- **Task prompt**
Within the entries below, find the portion that opens with the line containing "以达到的定额水平。美国企业的定额水平是很高的，只" and closes with the line containing "скорость выполнения заданий.". Retype that portion exactly and only.

- **Supplied material**

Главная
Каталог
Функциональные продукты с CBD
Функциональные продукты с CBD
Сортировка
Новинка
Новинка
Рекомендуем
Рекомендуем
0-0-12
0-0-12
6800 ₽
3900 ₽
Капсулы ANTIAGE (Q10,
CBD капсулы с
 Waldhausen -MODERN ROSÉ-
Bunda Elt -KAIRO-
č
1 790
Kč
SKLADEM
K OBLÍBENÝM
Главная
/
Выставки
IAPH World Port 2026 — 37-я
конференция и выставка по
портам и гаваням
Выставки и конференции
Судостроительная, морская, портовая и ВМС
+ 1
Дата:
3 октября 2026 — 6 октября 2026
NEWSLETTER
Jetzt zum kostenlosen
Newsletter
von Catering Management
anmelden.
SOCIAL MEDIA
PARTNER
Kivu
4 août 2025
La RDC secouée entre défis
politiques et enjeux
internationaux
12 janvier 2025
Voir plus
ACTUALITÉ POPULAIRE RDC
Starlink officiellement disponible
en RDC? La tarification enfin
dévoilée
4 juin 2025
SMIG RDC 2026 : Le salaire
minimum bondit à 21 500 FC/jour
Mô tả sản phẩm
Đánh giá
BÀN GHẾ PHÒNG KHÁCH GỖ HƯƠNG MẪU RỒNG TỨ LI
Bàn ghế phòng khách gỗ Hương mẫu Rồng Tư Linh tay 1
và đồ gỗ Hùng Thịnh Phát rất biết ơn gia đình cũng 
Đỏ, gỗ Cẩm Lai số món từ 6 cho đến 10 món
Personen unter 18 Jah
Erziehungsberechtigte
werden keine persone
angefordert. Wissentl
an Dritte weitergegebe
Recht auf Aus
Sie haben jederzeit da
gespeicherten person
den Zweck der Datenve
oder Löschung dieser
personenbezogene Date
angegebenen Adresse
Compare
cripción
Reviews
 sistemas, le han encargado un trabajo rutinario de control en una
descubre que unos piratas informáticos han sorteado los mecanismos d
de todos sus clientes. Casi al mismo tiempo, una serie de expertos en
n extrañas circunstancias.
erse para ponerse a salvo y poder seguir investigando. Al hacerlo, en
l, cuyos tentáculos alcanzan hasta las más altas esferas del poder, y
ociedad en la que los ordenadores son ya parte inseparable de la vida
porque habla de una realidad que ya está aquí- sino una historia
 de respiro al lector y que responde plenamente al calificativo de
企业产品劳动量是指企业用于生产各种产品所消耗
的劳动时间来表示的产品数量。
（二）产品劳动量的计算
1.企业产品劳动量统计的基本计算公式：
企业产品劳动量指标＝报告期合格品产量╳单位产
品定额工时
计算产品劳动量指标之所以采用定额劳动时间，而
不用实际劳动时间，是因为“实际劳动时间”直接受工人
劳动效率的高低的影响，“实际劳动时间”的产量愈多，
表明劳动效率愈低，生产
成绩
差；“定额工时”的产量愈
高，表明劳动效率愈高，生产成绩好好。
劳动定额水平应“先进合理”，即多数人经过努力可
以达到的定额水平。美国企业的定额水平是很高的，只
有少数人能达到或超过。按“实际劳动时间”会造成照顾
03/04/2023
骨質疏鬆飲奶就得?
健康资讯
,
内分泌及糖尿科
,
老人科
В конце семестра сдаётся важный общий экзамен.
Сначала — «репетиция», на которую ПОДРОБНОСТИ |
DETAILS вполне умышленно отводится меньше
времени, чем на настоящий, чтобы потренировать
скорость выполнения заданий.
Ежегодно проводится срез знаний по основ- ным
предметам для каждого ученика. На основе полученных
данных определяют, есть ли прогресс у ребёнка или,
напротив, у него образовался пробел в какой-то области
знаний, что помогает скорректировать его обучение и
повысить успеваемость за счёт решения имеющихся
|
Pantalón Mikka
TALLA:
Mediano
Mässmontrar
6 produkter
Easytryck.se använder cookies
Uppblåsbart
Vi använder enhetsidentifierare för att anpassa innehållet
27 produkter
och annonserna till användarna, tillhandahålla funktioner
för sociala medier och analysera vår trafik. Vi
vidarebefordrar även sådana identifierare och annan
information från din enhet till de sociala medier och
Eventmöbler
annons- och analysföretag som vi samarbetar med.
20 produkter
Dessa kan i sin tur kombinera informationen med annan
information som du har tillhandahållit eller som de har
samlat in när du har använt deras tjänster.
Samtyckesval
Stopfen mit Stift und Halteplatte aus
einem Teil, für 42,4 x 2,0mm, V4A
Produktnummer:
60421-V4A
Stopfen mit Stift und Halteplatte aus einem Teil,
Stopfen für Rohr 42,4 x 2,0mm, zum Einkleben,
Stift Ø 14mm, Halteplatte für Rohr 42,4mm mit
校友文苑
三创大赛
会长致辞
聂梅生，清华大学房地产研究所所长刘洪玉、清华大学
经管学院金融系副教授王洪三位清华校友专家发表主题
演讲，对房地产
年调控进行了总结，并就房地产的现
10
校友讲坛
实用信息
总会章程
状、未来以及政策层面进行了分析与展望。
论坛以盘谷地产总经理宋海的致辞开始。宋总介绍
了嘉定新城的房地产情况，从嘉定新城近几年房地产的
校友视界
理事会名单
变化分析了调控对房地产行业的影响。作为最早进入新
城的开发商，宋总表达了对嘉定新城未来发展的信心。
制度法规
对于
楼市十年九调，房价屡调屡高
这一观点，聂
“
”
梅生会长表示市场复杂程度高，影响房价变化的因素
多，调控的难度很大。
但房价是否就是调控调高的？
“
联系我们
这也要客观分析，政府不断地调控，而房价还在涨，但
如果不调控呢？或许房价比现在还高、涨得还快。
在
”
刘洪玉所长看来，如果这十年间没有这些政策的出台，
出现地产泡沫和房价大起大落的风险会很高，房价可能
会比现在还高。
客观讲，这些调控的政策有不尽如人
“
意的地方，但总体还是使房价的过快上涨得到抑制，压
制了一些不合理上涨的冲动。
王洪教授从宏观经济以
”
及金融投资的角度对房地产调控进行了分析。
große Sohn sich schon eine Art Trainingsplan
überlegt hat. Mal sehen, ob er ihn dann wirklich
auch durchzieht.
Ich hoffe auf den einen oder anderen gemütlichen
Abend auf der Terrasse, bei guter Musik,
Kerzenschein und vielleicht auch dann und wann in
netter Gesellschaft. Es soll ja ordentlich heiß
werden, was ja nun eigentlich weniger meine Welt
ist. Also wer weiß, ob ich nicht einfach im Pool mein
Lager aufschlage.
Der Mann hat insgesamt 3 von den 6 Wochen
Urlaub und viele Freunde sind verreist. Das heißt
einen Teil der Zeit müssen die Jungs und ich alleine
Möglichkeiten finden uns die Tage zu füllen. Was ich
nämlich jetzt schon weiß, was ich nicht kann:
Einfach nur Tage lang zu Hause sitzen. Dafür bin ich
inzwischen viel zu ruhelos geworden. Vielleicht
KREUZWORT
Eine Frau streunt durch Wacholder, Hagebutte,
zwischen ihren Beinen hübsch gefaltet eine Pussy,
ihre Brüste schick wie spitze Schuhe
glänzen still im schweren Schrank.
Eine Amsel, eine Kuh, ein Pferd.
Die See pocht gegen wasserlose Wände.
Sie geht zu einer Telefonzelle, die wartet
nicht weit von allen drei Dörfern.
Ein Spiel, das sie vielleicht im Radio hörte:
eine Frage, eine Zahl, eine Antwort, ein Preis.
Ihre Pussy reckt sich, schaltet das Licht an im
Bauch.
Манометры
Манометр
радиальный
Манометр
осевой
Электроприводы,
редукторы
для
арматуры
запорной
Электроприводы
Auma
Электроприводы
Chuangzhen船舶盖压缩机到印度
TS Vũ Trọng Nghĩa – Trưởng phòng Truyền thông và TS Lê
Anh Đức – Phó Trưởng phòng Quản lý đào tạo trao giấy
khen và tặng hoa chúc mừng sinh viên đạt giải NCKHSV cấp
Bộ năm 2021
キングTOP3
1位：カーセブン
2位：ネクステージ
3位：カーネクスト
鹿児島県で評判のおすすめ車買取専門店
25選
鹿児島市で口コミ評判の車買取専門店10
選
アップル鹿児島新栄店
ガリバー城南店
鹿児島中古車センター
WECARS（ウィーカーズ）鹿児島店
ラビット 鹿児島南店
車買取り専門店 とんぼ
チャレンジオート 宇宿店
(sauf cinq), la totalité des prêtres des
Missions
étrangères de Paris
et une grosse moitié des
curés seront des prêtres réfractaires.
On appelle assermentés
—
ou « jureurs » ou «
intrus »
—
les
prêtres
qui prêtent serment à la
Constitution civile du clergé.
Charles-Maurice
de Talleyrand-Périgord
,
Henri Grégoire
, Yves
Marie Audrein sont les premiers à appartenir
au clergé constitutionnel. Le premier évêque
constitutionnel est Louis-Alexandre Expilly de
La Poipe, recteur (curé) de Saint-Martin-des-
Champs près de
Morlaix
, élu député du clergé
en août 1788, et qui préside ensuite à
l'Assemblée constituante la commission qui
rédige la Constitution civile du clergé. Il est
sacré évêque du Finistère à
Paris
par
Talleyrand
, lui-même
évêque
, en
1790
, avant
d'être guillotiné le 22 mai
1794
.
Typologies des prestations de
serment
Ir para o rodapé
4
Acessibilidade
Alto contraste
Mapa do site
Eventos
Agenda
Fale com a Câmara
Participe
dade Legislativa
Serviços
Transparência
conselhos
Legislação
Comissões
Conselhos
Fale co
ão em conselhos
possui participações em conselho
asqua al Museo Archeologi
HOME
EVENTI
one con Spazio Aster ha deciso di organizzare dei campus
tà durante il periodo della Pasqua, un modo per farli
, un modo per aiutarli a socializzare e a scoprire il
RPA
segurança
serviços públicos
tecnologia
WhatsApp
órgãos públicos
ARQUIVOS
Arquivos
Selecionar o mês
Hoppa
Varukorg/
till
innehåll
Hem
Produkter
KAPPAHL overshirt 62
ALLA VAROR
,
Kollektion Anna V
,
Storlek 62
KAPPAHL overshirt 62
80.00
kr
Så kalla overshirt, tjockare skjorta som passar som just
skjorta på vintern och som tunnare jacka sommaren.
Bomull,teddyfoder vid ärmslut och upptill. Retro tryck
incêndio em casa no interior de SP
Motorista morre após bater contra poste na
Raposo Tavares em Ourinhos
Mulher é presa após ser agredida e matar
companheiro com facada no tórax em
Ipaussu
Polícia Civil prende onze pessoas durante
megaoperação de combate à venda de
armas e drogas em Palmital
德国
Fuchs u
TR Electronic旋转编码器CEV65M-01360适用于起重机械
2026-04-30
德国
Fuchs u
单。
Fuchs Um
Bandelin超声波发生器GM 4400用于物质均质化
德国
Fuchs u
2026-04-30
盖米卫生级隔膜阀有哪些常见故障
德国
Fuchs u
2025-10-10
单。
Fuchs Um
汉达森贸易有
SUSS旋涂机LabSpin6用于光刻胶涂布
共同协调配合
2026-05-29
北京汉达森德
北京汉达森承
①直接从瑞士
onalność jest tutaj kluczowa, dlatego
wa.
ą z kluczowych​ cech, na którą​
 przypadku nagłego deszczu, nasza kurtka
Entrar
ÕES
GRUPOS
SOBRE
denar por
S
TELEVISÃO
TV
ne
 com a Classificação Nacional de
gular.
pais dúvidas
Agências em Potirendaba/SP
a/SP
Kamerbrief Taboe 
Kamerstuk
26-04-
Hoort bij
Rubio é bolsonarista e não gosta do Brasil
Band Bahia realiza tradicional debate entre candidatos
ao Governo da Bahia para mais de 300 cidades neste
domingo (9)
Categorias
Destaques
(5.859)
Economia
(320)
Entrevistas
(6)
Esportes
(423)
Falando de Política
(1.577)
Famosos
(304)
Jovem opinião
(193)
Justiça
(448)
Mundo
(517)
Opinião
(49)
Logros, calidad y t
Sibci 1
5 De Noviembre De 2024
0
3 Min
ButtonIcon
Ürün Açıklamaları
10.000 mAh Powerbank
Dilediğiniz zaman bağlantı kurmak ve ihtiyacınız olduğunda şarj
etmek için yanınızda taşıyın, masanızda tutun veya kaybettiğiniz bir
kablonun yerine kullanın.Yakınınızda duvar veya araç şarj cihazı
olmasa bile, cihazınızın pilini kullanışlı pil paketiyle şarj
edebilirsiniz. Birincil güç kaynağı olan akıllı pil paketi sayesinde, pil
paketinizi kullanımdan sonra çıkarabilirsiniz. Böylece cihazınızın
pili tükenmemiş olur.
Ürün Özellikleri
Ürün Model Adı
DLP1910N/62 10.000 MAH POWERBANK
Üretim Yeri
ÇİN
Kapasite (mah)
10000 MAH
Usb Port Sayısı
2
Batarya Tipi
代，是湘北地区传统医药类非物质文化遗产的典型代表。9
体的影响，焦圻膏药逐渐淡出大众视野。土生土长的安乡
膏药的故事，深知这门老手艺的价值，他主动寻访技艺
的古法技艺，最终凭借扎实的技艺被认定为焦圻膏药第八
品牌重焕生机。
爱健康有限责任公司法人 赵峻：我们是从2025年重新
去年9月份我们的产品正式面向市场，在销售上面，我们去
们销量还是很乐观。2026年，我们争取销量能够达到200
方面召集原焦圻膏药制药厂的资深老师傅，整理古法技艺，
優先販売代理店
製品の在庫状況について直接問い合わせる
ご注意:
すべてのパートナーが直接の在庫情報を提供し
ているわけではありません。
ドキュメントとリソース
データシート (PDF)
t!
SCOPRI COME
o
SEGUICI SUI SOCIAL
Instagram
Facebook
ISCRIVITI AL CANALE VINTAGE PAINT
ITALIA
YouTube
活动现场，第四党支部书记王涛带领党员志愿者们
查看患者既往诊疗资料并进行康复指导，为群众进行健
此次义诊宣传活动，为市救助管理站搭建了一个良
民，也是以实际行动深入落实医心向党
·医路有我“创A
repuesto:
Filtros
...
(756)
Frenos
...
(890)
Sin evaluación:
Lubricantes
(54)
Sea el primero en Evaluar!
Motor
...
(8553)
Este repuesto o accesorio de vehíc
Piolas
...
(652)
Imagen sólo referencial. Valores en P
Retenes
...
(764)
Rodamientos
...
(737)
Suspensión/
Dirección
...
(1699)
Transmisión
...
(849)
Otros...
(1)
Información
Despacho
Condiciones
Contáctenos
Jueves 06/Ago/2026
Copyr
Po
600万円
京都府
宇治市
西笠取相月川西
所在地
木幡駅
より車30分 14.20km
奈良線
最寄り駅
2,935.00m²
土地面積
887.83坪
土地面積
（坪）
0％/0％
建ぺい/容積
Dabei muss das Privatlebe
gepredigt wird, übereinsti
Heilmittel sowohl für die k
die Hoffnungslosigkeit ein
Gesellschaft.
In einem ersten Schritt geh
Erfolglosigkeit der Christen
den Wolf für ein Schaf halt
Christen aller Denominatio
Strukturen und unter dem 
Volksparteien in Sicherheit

- **Answer area**
以达到的定额水平。美国企业的定额水平是很高的，只
有少数人能达到或超过。按“实际劳动时间”会造成照顾
03/04/2023
骨質疏鬆飲奶就得?
健康资讯
,
内分泌及糖尿科
,
老人科
В конце семестра сдаётся важный общий экзамен.
Сначала — «репетиция», на которую ПОДРОБНОСТИ |
DETAILS вполне умышленно отводится меньше
времени, чем на настоящий, чтобы потренировать
скорость выполнения заданий.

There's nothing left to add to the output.